### TASK TO COMPLETE
For each line in the data below that holds "down", return a copy.

### SUPPLIED ENTRIES
BEGIN
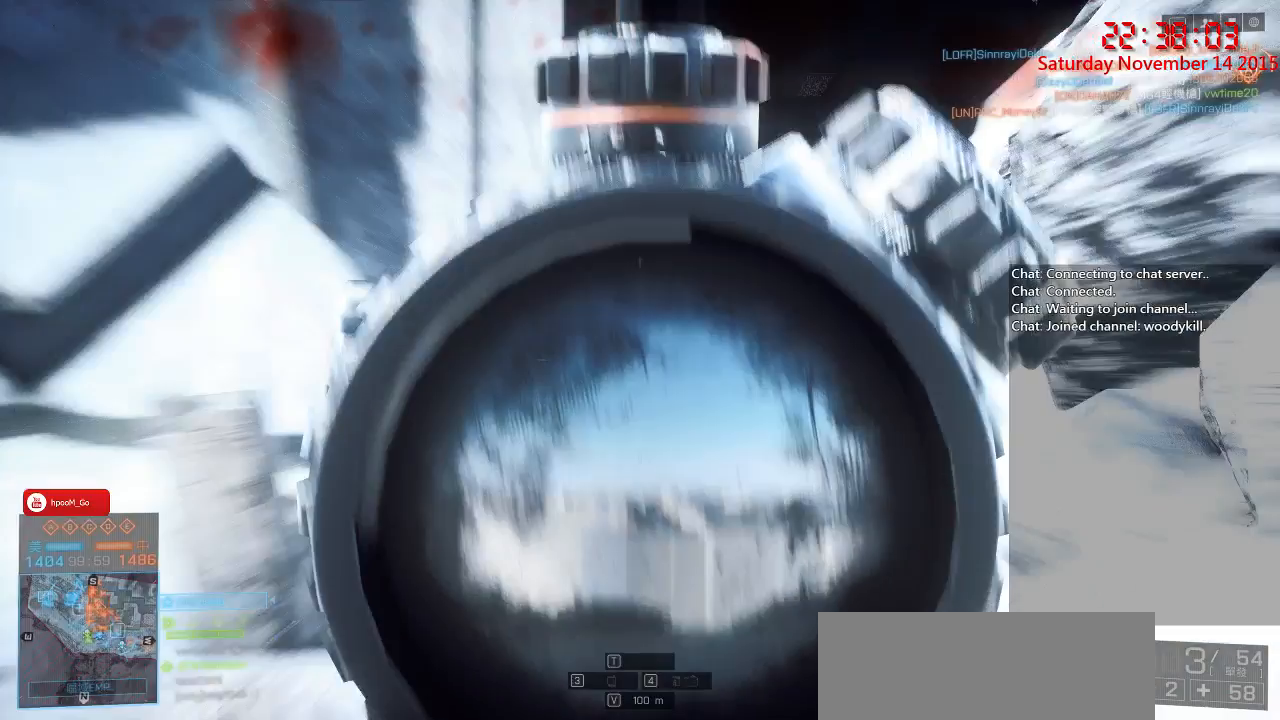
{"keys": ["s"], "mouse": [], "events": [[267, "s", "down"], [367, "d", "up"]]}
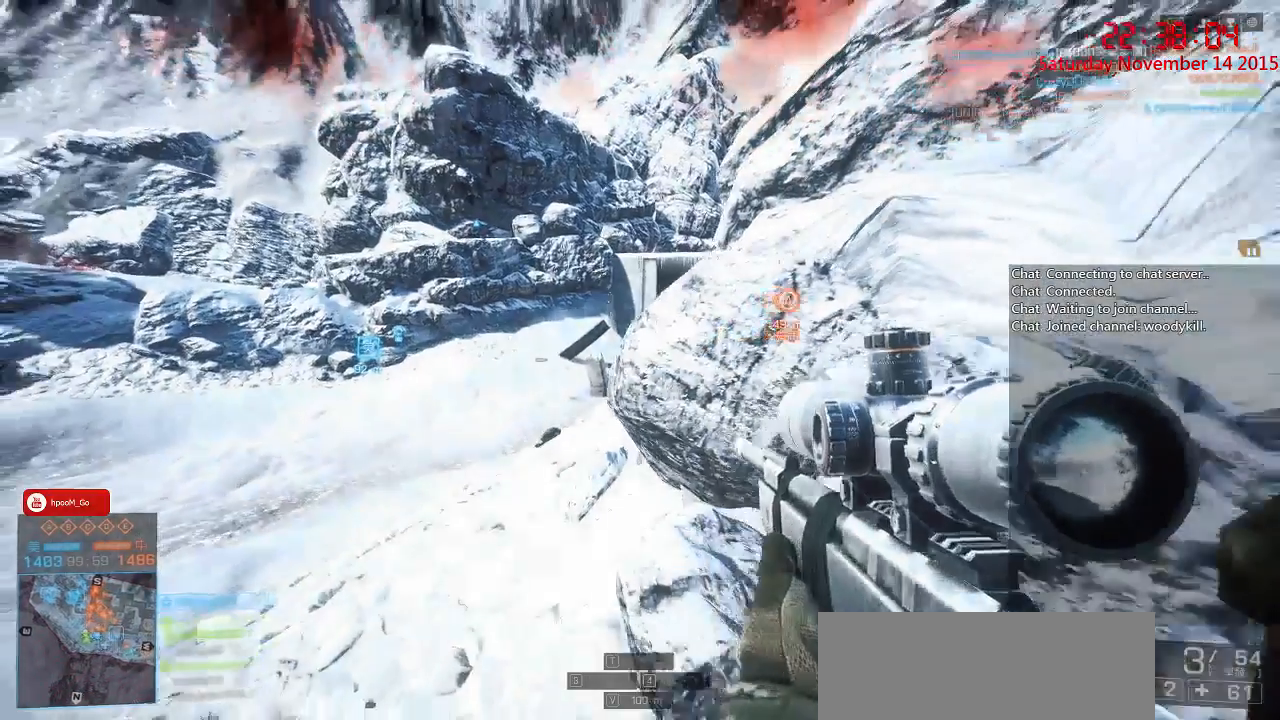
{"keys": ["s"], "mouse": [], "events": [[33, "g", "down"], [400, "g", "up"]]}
END
BEGIN
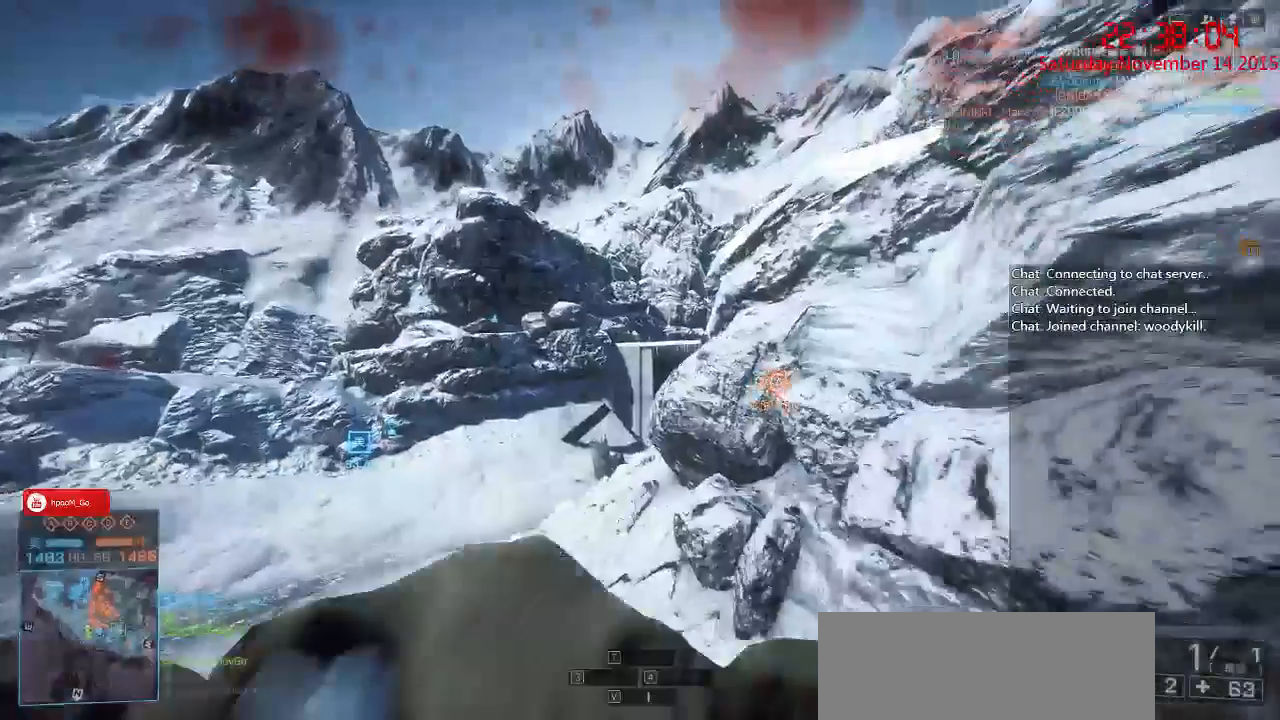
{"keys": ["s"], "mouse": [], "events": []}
END
### RESULT OF THIS TASK
{"keys": ["s"], "mouse": [], "events": [[267, "s", "down"], [367, "d", "up"]]}
{"keys": ["s"], "mouse": [], "events": [[33, "g", "down"], [400, "g", "up"]]}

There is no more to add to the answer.